Our tune.run flow fails with the following error in 1.9.
DEBUG:ray.tune.registry:Detected class for trainable.
DEBUG:ray.worker:Automatically increasing RLIMIT_NOFILE to max value of 1048576
Entering tune.run
2021-12-04 13:16:46,364 ERROR trial_runner.py:958 -- Trial <trial_name>: Error processing event.
Traceback (most recent call last):
File "/home/ubuntu/Envs/<env>/lib/python3.7/site-packages/ray/tune/trial_runner.py", line 924, in _process_trial
results = self.trial_executor.fetch_result(trial)

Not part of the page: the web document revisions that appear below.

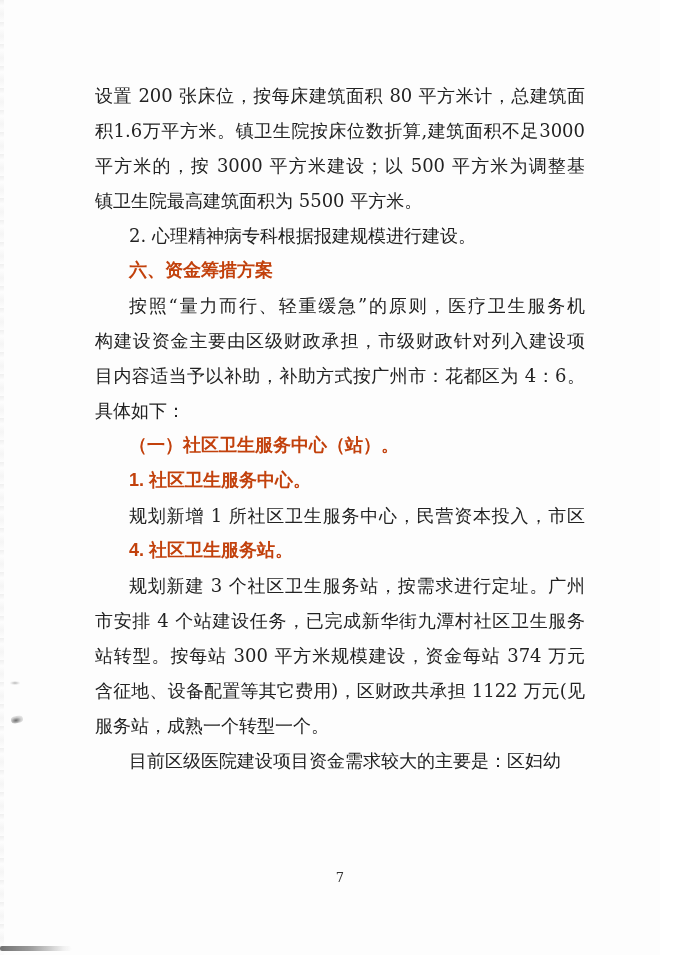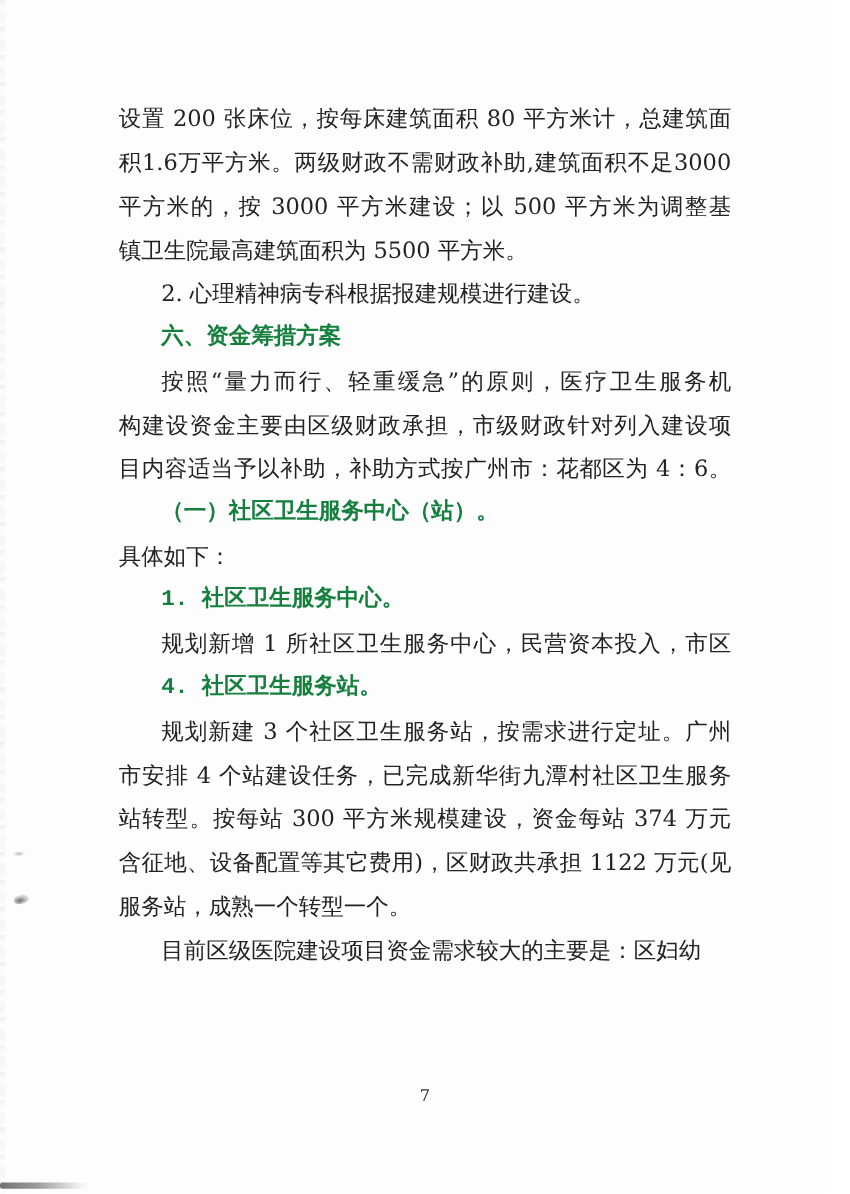--- a/index.html
+++ b/index.html
@@ -110,7 +110,7 @@
 
   <div class="text-block">
     <div class="line j">设置 200 张床位，按每床建筑面积 80 平方米计，总建筑面</div>
-    <div class="line j">积1.6万平方米。两级财政不需财政补助,建筑面积不足3000</div>
+    <div class="line j">积1.6万平方米。镇卫生院按床位数折算,建筑面积不足3000</div>
     <div class="line j">平方米的，按 3000 平方米建设；以 500 平方米为调整基数，</div>
     <div class="line">镇卫生院最高建筑面积为 5500 平方米。</div>
     <div class="line in">2. 心理精神病专科根据报建规模进行建设。</div>

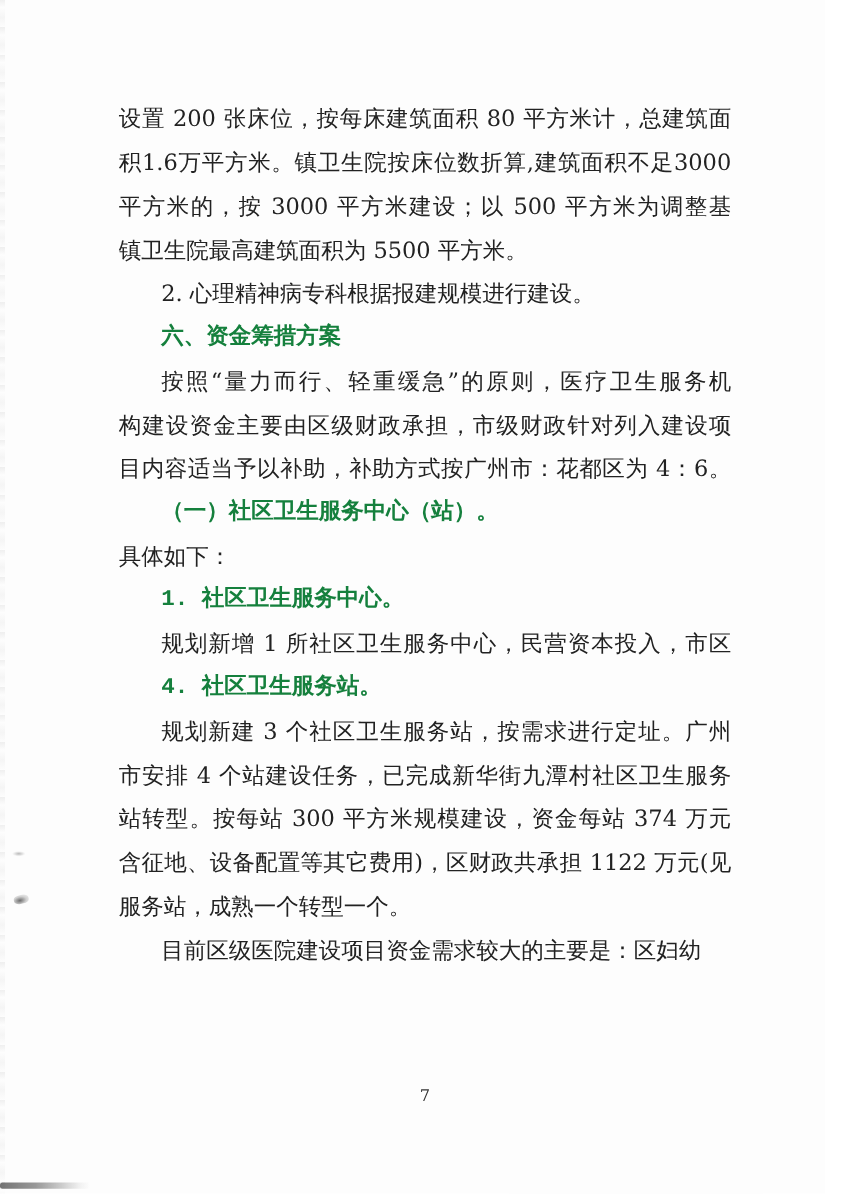--- a/index.html
+++ b/index.html
@@ -56,9 +56,9 @@
     word-break: break-all;
   }
   .b {
-    font-family: Liberation Mono, monospace;
+    font-family: Liberation Sans, sans-serif;
     font-weight: 700;
-    color: #15803d;
+    color: #c2410c;
   }
   .page-number {
     position: absolute;

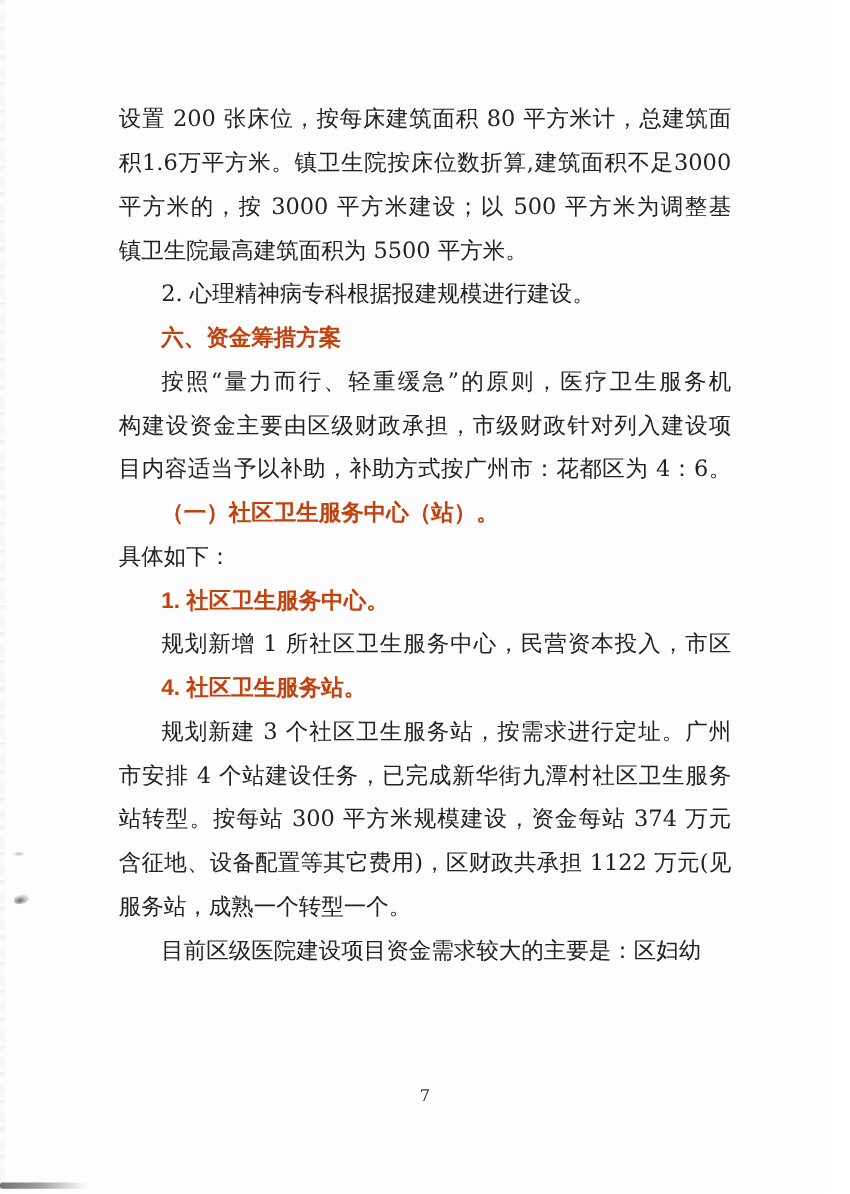--- a/index.html
+++ b/index.html
@@ -118,8 +118,8 @@
     <div class="line in j">按照“量力而行、轻重缓急”的原则，医疗卫生服务机</div>
     <div class="line j">构建设资金主要由区级财政承担，市级财政针对列入建设项</div>
     <div class="line j">目内容适当予以补助，补助方式按广州市：花都区为 4：6。</div>
+    <div class="line">具体如下：</div>
     <div class="line in b">（一）社区卫生服务中心（站）。</div>
-    <div class="line">具体如下：</div>
     <div class="line in b">1. 社区卫生服务中心。</div>
     <div class="line in j">规划新增 1 所社区卫生服务中心，民营资本投入，市区</div>
     <div class="line in b">4. 社区卫生服务站。</div>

File "/home/ubuntu/Envs/<env>/lib/python3.7/site-packages/ray/tune/ray_trial_executor.py", line 787, in fetch_result
result = ray.get(trial_future[0], timeout=DEFAULT_GET_TIMEOUT)
File "/home/ubuntu/Envs/<env>/lib/python3.7/site-packages/ray/_private/client_mode_hook.py", line 105, in wrapper
return func(*args, **kwargs)
File "/home/ubuntu/Envs/<env>/lib/python3.7/site-packages/ray/worker.py", line 1715, in get
raise value
ray.exceptions.RayActorError: The actor died because of an error raised in its creation task, ray::<trainable_name>.__init__() (pid=25273, ip=<ip address>)
RuntimeError: The actor with name <trainable_name> failed to import on the worker. This may be because needed library dependencies are not installed in the worker environment:
ray::<trainable_name>.__init__() (pid=25273, ip=172.31.27.245)
ModuleNotFoundError: No module named '<folder>.<script in which trainable resides>'
I tried adding a runtime_env
to ray.init with the working_dir
set, but I couldn’t get that to work because of an error that directed me to pip install ray[default]
first. Couldn’t get it to work even after running that.
I switched back to a 1.8 installation and it ran without issues. I didn’t have to specify any environments, etc. I wonder what changed?